Once you've been taking your waking temperature for a while, you can see how much your temperature rise day changes from cycle to cycle.
Some women will find that there is very little variation - come hell or high water their temperature will always rise on day 17 or 18 of their cycle (which indicates that they ovulate about day 16 or 17).
Others will find that it changes. It is quite normal for good or bad stress to delay, or more rarely bring forward, ovulation (e.g. holidays or illness), exams, deadlines, moving house.
Regular and major variations in your temperature shift day - more than 7 days - is sometimes associated with an underlying health problem. You might find that lifestyle changes help, or you might need to see a doctor - see this book review for more info.
What if my temperature doesn't rise?
Sometimes you might find that you have a cycle where there is no obvious shift in temperatures from low at the beginning of the cycle to higher at the end of the cycle. Buy a new thermometer, make sure you're using it right and see what happens next cycle.
Another option for making sure your temperature is as accurate as possible is to take your temperature vaginally. I know, shocking stuff, but really it's no big deal. It's easier in lots of ways and means your temperature is less likely to be affected by mouth-breathing or changes in room temperature. And you can talk to your partner and the beeps are less noisy. (Yes, I am speaking from experience...)

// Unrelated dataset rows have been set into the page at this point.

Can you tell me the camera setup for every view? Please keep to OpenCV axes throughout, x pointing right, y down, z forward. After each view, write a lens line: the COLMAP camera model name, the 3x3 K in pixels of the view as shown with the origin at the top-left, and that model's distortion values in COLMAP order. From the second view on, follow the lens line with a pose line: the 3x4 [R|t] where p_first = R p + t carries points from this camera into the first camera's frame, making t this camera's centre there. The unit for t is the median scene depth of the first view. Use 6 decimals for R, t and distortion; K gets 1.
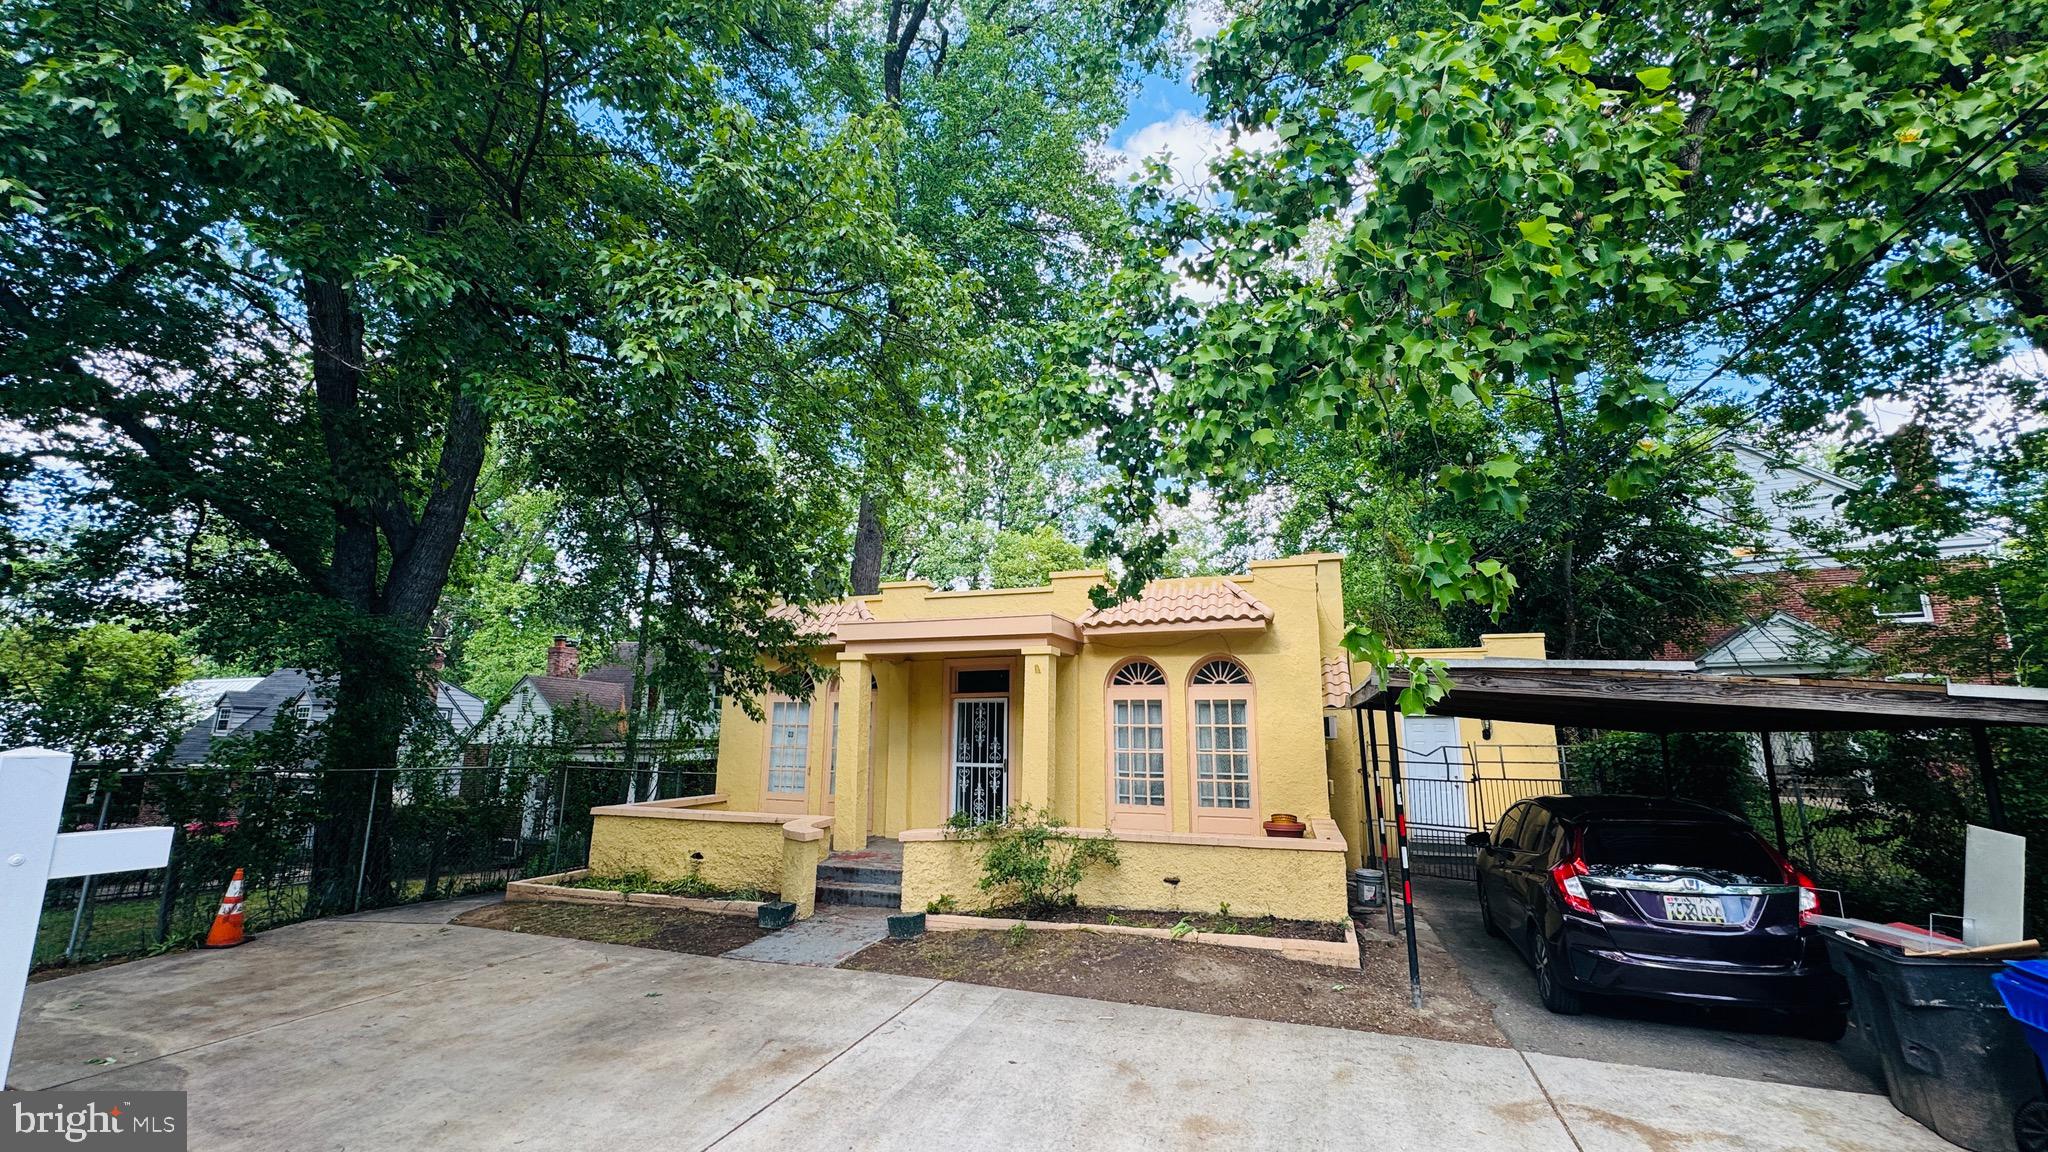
lens RADIAL K [[833.7, 0, 1014.9], [0, 833.7, 581.0], [0, 0, 1]] dist [-0.001964, 0.000024]
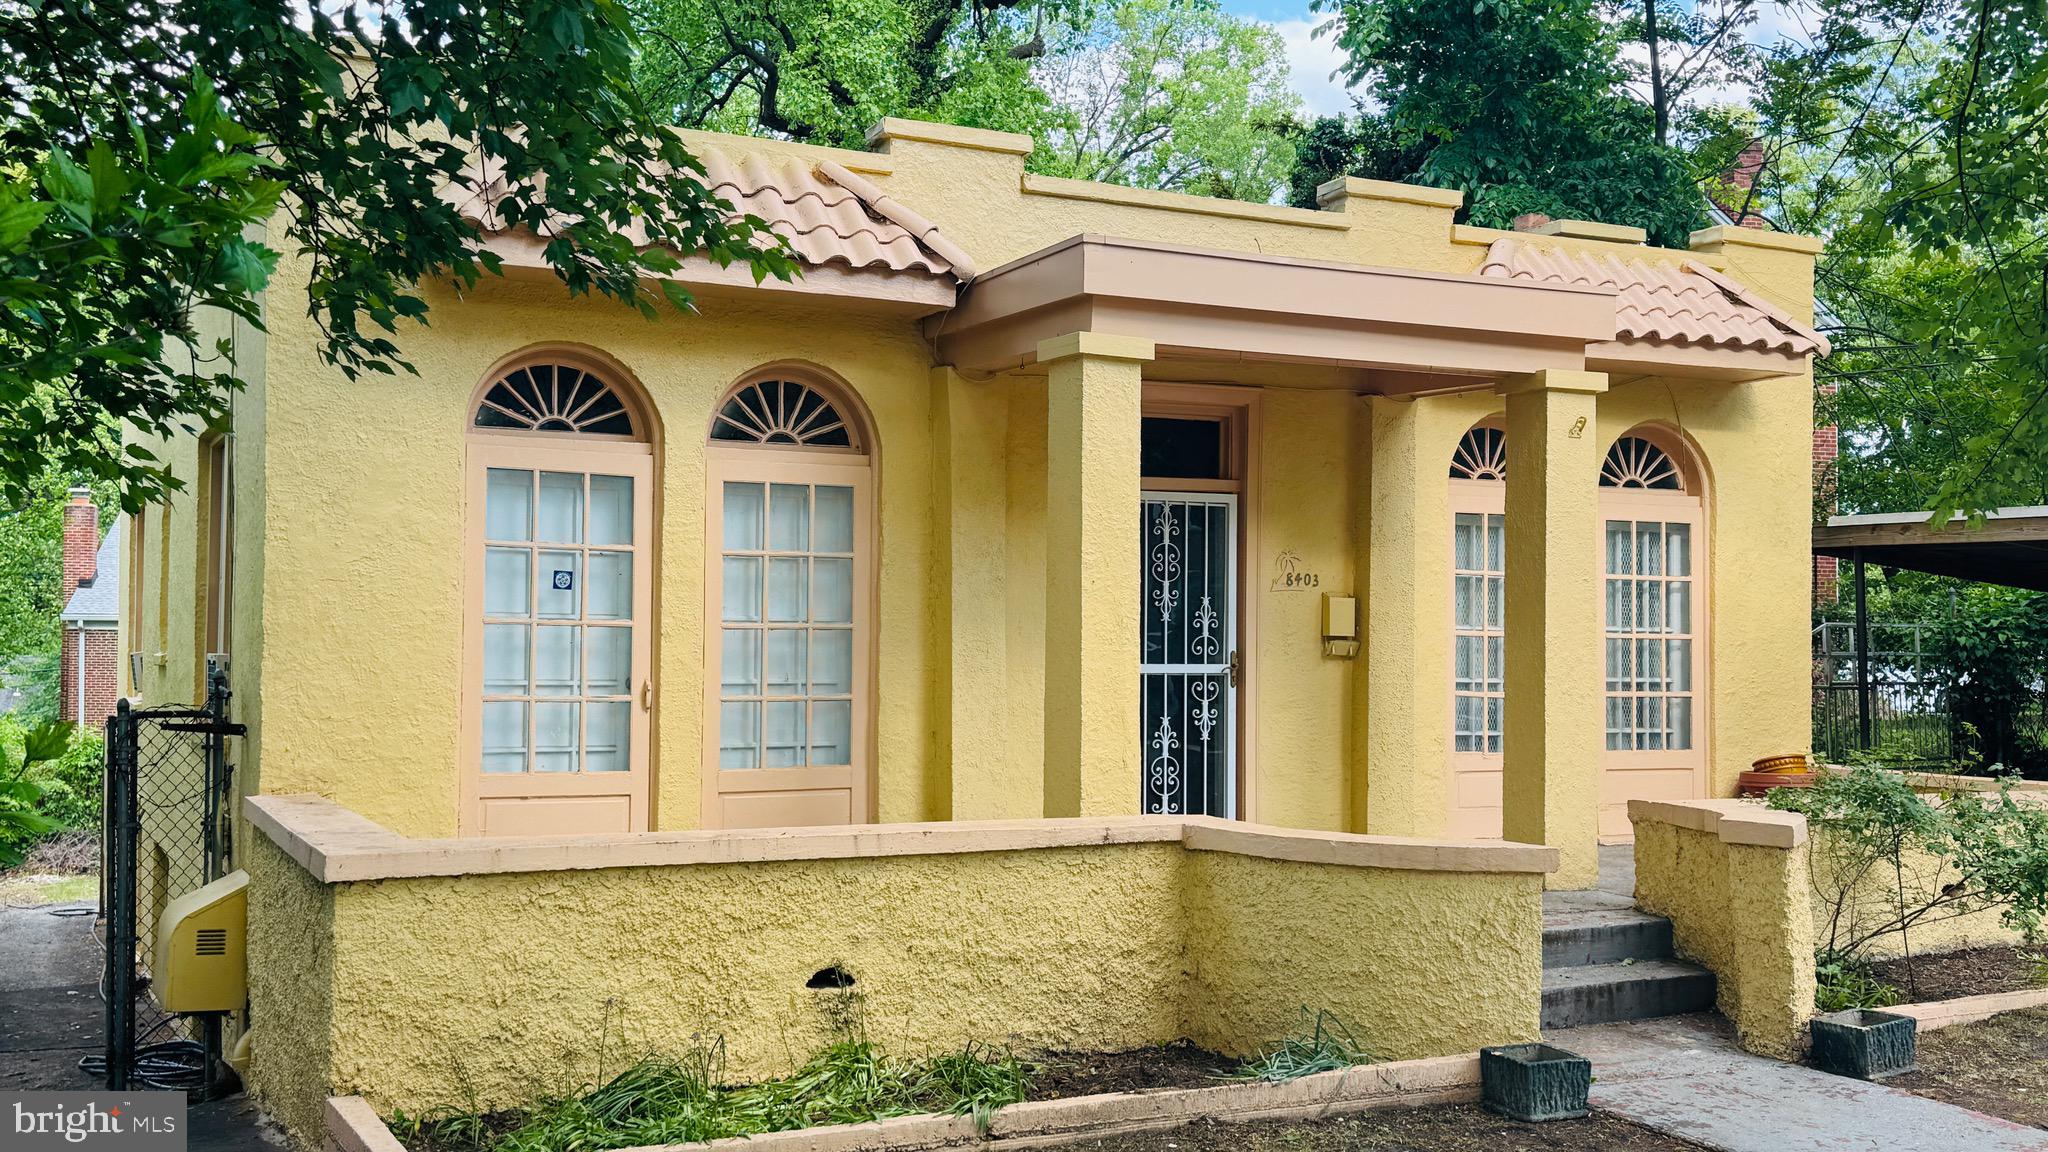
lens RADIAL K [[2124.0, 0, 1024.0], [0, 2124.0, 576.0], [0, 0, 1]] dist [0.111402, -0.002605]
pose [[0.685040, 0.016367, 0.728321, -0.820128], [-0.139809, 0.984118, 0.109385, 0.088016], [-0.714964, -0.176760, 0.676449, 0.425611]]
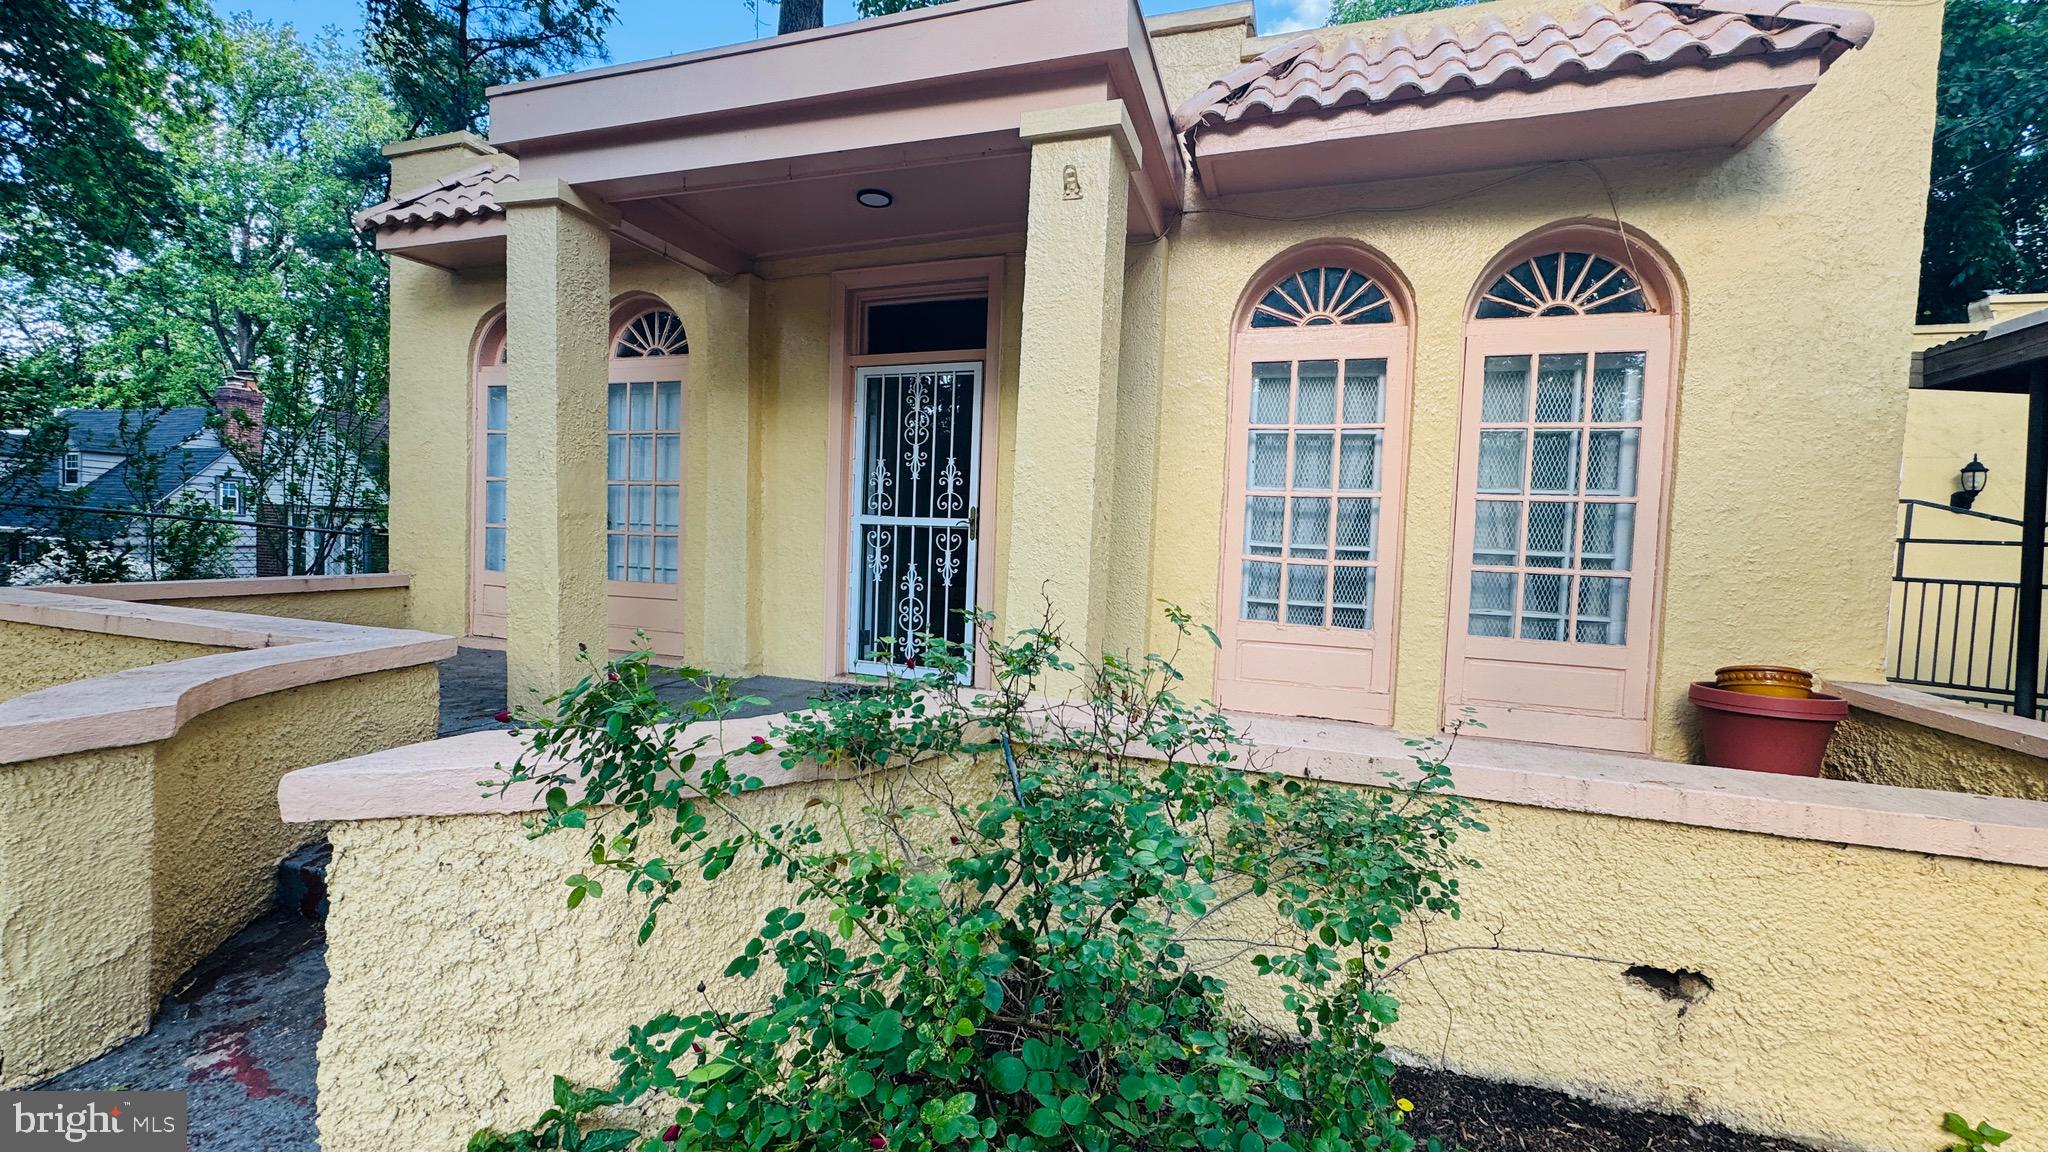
lens RADIAL K [[833.7, 0, 1014.9], [0, 833.7, 581.0], [0, 0, 1]] dist [-0.001964, 0.000024]
pose [[0.999589, 0.026396, 0.011225, 0.005958], [-0.028298, 0.971472, 0.235460, 0.154988], [-0.004690, -0.235681, 0.971819, 0.602607]]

What if I'm ill or have a bad night?
Fever, medication, a sleepless night and excess alcohol can all change your waking temperature. It is possible to make allowances for these things. Just make a note in your app or on your chart. You're looking for an overall pattern, a few off days here and there are OK - though they can be annoying if they are around the time your temperature is due to rise.
What if I forget or I take it at the wrong time?
If you forget just leave the box blank on your chart - don't join up the lines because that will make it harder to spot that you missed a day. It's good to get into a routine but don't beat yourself up about it. Your chart doesn't have to be perfect to be usable.
If you take it more than 30 minutes early or late, write the time you took it on your chart. The general rule is to take away 0.1 degree for each hour earlier that you take it and to add 0.1 degrees if it is an hour later. We warm up after our usual waking time.
Isn't there an easier way to take it?
There are all sorts of temperature-based devices out there, but at a price and some of them aren't available yet. The technology is still developing:
- Kindara have just released a thermometer called Wink. It vibrates rather than beeps, and communicates directly with the Kindara fertility app.
- Fertility monitors with thermometers include Lady-Comp and Cyclotest for both planning and avoiding pregnancy and DuoFertility and Ovusense for help with getting pregnant.
- There are also devices in development that mean you don't have to take your temperature at a specific time.Temp-Drop is a small object that you stick to the skin under your arm while you sleep. Ovuring is worn internally, like a vaginal ring. Both of these devices communicate with a phone fertility app.
Or you could stick with the tried and tested option...
I love that there's so much going on with fertility gadgets but I can't recommend any of them at the moment. It's not difficult to learn how to take your temperature and track your fertility (see the DIY page), and if you want to feel extra confident then get some specialist support from someone like me. Get in touch for a free, no obligation chat about whether fertility awareness is for you.
*For some women, the temperature drop doesn't happen until a day or two after their period has started. Your menstrual cycle starts on the first day of your period - proper bleeding, not spotting. Your cycle ends on the day before your next period starts.
**A temperature rise is a very strong sign that you have ovulated but it isn’t a guarantee. For example, some women have Luteinized Unruptured Follicle syndrome (LUF). This means there is a shift in temperatures but the egg stays stuck inside its little sac (follicle) and doesn’t reach the womb. Fertility treatment can help these women to get pregnant.